▸ **Data to use**:

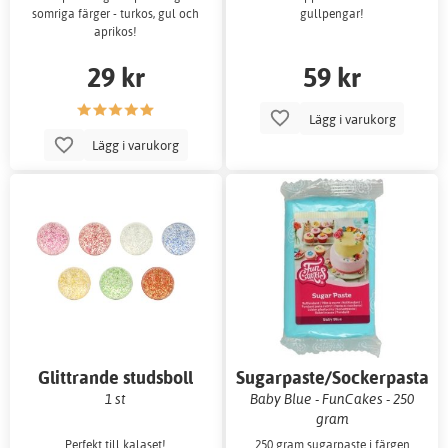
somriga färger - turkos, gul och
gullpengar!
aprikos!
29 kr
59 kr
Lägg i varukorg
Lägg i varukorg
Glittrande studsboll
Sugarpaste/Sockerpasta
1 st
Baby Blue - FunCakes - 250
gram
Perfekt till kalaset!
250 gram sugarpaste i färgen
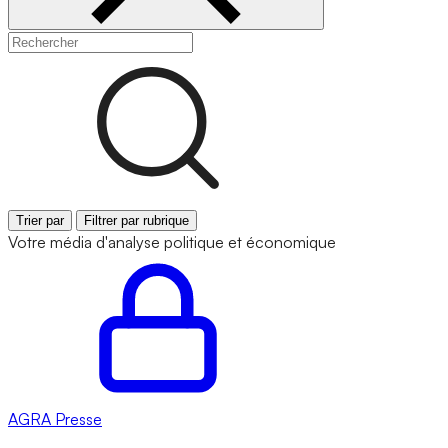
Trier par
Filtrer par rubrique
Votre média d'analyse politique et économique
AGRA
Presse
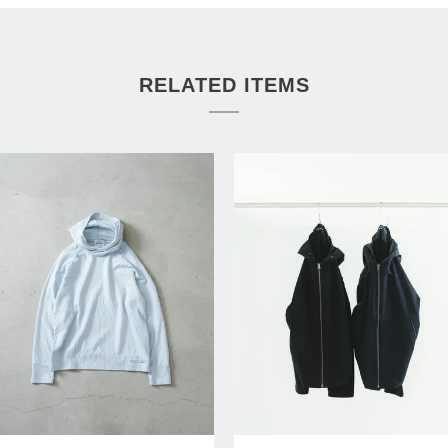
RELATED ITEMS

▸ **The problem**: Replicate the material above verbatim; images stay out of the copy.

▸ **Task answer**:
somriga färger - turkos, gul och
gullpengar!
aprikos!
29 kr
59 kr
Lägg i varukorg
Lägg i varukorg
Glittrande studsboll
Sugarpaste/Sockerpasta
1 st
Baby Blue - FunCakes - 250
gram
Perfekt till kalaset!
250 gram sugarpaste i färgen
Trier par
Filtrer par rubrique
Votre média d'analyse politique et économique
AGRA
Presse
RELATED ITEMS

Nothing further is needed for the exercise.